## Text under study
GATHERING OUR MEMORIES: REFLECTIONS OF MULTICULTURAL STUDENT LIFE AT CARLETON, 1874-2000
By 1968, the Algol staff proclaimed that "[e]ven as a protected and protective institution, the College in its isolation could not long avoid the hard realities of assassinations, the struggles for civil rights, and the horrors of Viet Nam." The decade of the 1960s brought change to the campus with regard to a multicultural presence. Milestones that marked the beginning of the '60s included the graduation of the first two Black female collegiate students and the enrollment of the first Black African foreign student.
In 1962, Carleton's Admissions Office actively began to seek African American students though the numbers did not increase a great deal immediately. Two years later, Carleton was one of six schools nationally awarded a large grant from the Rockefeller Foundation, intended to help attract and support larger numbers of multicultural students, particularly African Americans. Black enrollment started to increase significantly in 1965 and continued to do so into the 1970s.
In 1966, Carleton took three further steps toward meaningful diversity. It accepted a chapter of A Better Chance (ABC), to prepare underprivileged high school students for college; it finally hired its first (and, until 1972, only) Black professor, Biologist Vannie Wilson. It also admitted the first United States born Latino students.
As the Black population increased, so did Black student activism. During the latter part of the '60s, these students would form the Negro Affairs Committee (which soon became SOUL, Students Organized toward Unity and Liberation). The college responded by creating an ad hoc Committee on Negro Affairs. The work of that committee called for the increased enrollment of Black students and staff, the establishment of a Black Studies program, greater attention to student life, and increased financial aid.

## Records

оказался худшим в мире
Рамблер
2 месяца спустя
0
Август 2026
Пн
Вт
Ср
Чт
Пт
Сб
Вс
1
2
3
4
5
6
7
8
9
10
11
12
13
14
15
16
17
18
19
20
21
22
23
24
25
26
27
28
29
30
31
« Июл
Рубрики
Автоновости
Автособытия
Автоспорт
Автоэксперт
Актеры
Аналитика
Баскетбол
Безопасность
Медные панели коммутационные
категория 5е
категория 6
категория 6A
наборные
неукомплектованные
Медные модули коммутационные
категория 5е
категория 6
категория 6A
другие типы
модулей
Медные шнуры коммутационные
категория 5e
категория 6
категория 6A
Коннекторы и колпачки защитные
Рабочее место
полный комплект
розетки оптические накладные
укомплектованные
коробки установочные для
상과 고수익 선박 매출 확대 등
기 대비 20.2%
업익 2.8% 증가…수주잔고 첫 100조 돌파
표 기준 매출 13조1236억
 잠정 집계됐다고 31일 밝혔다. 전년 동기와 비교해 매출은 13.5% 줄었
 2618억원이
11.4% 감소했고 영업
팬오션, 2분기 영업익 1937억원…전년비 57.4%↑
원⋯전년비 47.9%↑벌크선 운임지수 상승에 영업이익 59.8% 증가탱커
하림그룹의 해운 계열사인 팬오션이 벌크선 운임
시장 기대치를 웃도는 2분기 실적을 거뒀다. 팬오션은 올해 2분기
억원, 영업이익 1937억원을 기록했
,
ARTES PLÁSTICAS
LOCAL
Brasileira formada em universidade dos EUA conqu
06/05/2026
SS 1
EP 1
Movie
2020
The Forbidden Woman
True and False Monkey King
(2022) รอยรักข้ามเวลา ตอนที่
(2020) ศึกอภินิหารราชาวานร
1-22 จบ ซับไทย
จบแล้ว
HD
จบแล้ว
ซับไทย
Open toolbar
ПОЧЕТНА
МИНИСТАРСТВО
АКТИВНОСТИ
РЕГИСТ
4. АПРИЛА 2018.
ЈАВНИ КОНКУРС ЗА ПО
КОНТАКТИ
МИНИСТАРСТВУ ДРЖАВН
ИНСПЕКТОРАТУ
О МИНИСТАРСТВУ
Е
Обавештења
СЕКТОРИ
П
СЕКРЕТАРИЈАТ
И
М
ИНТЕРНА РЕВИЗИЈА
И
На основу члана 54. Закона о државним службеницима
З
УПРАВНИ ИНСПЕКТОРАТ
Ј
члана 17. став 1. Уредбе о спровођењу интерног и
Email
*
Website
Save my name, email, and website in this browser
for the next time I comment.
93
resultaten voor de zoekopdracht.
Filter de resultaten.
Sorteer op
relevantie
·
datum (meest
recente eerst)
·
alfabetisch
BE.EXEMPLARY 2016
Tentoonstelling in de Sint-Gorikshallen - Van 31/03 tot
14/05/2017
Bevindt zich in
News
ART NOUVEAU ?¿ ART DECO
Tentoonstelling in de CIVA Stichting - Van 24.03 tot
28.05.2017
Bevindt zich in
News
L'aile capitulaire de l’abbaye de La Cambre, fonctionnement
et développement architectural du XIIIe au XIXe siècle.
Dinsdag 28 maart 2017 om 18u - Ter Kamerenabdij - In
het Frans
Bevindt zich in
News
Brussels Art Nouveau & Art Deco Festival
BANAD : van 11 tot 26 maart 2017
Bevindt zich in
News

## What you should do
Decide whether each statement below agrees with the text on multicultural student life at Carleton. Answer yes or no for each, quoting the words from the text that settle it.
1. Carleton hired its first Black professor in 1966.
2. The number of African American students rose sharply as soon as the Admissions Office began seeking them in 1962.
3. Carleton was the only school in the country to receive the Rockefeller Foundation grant.

## Answer section
1. Yes: "In 1966, Carleton took three further steps toward meaningful diversity" and "it finally hired its first (and, until 1972, only) Black professor, Biologist Vannie Wilson."
2. No: "In 1962, Carleton's Admissions Office actively began to seek African American students though the numbers did not increase a great deal immediately."
3. No: "Carleton was one of six schools nationally awarded a large grant from the Rockefeller Foundation."